→ **Excerpt to read**
With credibility, you will be taken seriously.
Sam was angry and frustrated. It seemed that no matter what he said to his employees, he could sense many did not believe what he was telling them. This morning, at an all hands-meeting, he announced that he would improve the sick leave policy so that it would not penalize employees who had to miss work because of a sick child.
As employees left the conference room, Sam heard the muttering. “I’ll believe that when I see it.” “Bet he’ll find another way to screw us.” “He doesn’t care.”
The fact that he DID CARE about their welfare was lost on many employees. This destructive scenario was taking place more often. Whenever he felt frustrated toward employees’ reaction to him, he would hide away in his office. When he did speak to an employee, there was tension in his voice and the conversation was usually not productive.
Sam is a young entrepreneur with lots of ideas, energy, and drive. He started this enterprise 11 month ago and despite its quick financial success, things seem to be falling apart. This gulf between the employees and him created constant tension. One of his bright stars resigned two weeks ago and the only clue Sam had as to why was in the email announcing the resignation: “You are the worst leader!!”

→ **Data extracts**
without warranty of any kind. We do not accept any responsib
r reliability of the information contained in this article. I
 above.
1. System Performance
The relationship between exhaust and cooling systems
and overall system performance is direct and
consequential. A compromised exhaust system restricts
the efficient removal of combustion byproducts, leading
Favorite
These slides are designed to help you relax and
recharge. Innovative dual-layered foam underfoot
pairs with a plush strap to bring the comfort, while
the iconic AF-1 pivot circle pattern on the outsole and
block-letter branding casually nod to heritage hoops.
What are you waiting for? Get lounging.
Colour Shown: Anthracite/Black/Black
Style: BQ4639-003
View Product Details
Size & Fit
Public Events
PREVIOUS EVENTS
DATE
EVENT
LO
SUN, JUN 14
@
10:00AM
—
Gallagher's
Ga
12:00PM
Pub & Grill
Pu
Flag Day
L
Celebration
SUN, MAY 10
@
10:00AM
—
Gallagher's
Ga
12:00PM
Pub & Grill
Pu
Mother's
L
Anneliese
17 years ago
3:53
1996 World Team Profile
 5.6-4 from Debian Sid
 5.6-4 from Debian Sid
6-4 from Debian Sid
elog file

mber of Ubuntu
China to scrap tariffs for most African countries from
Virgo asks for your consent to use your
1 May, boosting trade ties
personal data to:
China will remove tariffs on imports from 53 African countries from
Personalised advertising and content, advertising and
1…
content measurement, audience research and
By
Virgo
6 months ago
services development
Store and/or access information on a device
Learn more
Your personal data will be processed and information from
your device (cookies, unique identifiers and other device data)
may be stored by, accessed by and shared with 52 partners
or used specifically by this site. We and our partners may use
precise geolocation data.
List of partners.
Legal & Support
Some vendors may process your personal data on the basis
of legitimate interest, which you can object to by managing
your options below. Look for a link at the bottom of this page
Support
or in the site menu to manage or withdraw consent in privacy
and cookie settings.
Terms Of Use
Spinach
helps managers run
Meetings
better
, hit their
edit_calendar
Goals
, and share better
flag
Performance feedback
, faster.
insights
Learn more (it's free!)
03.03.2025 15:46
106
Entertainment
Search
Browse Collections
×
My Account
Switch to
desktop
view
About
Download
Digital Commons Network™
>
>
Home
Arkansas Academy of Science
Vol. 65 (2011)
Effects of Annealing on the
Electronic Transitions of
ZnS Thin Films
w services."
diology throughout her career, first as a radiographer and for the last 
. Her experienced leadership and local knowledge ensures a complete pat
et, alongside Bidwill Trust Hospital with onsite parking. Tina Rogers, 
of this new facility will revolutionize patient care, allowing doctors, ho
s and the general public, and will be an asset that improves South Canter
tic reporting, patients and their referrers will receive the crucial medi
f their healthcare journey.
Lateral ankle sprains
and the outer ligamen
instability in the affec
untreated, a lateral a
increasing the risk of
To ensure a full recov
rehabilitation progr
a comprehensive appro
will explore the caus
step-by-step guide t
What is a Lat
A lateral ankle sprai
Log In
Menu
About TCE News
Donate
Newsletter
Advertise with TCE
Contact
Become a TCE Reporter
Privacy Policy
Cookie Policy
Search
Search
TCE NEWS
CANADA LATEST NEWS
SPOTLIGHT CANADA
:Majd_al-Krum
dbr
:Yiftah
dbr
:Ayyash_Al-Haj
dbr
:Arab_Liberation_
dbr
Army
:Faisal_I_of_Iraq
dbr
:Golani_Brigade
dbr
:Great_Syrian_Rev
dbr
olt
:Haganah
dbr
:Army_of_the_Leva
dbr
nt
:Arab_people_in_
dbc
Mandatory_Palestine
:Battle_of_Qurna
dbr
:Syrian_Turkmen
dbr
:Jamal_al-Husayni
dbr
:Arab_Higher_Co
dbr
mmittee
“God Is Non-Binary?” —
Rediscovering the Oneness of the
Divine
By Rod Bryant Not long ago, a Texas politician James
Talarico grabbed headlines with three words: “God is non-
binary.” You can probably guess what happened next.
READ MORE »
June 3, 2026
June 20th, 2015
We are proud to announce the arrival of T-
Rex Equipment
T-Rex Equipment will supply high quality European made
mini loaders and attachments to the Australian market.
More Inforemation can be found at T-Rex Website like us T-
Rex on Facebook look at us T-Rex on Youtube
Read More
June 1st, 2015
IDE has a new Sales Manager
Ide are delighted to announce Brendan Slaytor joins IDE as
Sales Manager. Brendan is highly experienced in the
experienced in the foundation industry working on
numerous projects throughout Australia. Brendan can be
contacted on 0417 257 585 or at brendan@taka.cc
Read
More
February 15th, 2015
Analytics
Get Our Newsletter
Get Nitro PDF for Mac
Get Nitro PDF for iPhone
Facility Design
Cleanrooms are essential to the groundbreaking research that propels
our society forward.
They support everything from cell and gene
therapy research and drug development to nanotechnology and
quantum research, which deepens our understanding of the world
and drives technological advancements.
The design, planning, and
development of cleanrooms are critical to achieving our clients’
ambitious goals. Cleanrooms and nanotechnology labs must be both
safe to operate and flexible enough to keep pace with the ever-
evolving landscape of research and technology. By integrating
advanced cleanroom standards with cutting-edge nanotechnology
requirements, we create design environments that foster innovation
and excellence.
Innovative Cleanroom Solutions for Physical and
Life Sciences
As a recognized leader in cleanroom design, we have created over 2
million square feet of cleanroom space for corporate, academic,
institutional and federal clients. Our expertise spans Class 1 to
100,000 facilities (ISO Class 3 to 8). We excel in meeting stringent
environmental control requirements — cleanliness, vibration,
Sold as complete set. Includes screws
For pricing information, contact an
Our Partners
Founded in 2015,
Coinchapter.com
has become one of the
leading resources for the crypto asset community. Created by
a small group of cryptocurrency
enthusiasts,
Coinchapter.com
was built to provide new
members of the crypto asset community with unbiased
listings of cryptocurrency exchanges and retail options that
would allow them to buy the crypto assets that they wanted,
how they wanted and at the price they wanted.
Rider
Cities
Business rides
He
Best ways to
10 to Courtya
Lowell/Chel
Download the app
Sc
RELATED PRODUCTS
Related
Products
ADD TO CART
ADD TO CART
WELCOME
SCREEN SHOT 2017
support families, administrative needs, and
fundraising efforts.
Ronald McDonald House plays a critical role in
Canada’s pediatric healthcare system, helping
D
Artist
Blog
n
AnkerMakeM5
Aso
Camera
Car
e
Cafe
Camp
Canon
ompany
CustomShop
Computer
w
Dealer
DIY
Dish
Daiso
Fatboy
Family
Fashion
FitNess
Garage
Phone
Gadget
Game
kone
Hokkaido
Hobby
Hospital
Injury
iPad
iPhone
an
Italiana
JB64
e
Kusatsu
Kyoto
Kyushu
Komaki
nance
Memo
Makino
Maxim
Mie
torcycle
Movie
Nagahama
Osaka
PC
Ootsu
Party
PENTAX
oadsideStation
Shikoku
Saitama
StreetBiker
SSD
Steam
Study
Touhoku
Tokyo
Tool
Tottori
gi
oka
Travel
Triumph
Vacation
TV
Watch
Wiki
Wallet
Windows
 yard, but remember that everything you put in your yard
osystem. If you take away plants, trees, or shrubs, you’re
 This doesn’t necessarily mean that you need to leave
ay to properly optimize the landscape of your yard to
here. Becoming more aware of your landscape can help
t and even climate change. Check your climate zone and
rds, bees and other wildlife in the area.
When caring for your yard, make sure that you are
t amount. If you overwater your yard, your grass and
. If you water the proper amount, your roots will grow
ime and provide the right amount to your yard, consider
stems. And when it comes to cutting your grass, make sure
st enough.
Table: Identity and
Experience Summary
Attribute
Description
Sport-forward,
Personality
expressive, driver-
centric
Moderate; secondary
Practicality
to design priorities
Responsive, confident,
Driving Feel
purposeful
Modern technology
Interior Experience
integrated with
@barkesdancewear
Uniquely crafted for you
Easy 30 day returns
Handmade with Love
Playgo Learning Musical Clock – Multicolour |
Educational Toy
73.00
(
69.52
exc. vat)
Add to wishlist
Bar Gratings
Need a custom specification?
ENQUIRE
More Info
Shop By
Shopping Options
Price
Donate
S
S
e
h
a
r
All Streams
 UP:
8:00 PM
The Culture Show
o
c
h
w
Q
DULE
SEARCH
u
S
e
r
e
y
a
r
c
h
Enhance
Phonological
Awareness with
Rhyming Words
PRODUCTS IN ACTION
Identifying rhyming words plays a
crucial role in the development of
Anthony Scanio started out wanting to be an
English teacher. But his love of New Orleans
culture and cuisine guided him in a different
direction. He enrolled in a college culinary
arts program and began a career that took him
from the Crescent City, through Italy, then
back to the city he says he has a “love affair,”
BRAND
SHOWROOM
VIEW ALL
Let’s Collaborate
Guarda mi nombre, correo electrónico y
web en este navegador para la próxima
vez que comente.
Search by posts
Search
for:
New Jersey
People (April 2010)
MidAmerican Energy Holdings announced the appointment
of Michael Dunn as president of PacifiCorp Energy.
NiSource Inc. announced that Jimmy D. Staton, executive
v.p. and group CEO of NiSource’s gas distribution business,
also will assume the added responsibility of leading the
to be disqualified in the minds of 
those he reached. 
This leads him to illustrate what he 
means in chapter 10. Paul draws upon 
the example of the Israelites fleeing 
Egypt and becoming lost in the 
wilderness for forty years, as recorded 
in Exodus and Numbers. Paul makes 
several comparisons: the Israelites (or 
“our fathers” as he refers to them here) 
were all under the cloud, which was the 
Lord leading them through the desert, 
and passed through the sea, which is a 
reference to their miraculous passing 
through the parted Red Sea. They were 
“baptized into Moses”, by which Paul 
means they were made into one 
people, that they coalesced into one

→ **Activity**
In the passage about Sam, what did he announce at the all-hands meeting?

→ **Output**
He announced that he would improve the sick leave policy so that it would not penalize employees who had to miss work because of a sick child.